> [RECORD SET]

BEGIN

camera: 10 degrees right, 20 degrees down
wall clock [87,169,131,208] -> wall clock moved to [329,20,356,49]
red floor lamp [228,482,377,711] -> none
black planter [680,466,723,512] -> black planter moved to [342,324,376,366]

END
BEGIN

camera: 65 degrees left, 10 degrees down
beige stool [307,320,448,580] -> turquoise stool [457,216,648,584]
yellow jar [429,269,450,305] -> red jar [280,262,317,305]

END
BEGIN

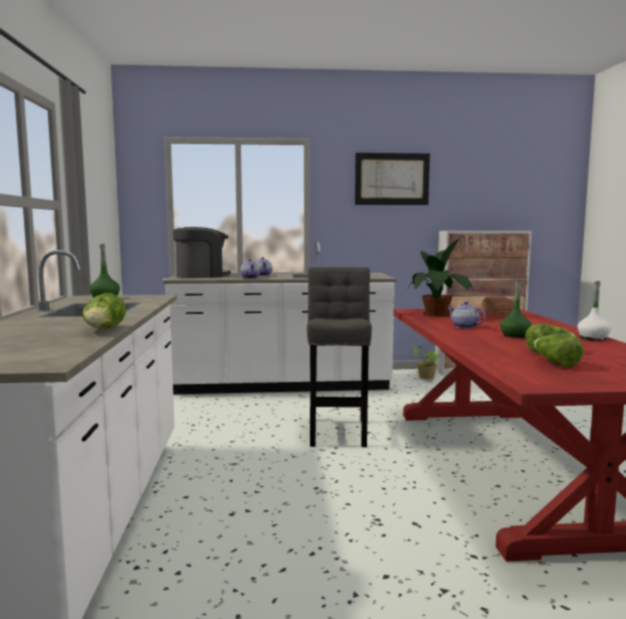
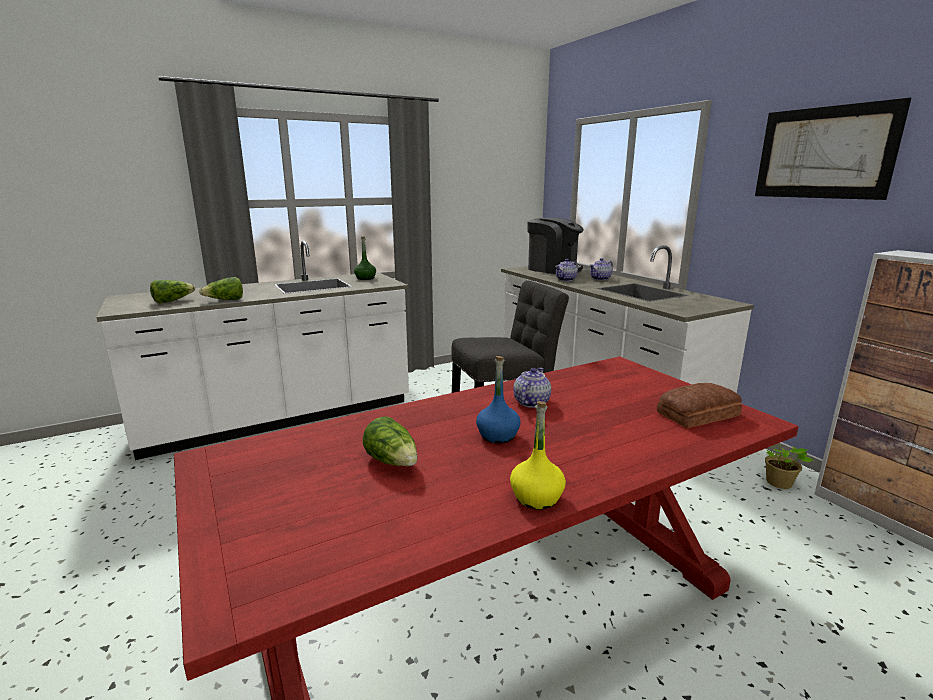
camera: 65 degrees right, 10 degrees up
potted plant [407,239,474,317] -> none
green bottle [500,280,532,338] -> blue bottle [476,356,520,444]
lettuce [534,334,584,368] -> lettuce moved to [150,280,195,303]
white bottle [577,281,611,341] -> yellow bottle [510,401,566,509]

END

> [ACTION ITEM] For this exercise, output exactly the lines above from the line with "camera: 10 degrees right, 20 degrees down" to the line with "black planter [680,466,723,512]", counting both, and leave out the rest.

> [EXERCISE RESULT]
camera: 10 degrees right, 20 degrees down
wall clock [87,169,131,208] -> wall clock moved to [329,20,356,49]
red floor lamp [228,482,377,711] -> none
black planter [680,466,723,512] -> black planter moved to [342,324,376,366]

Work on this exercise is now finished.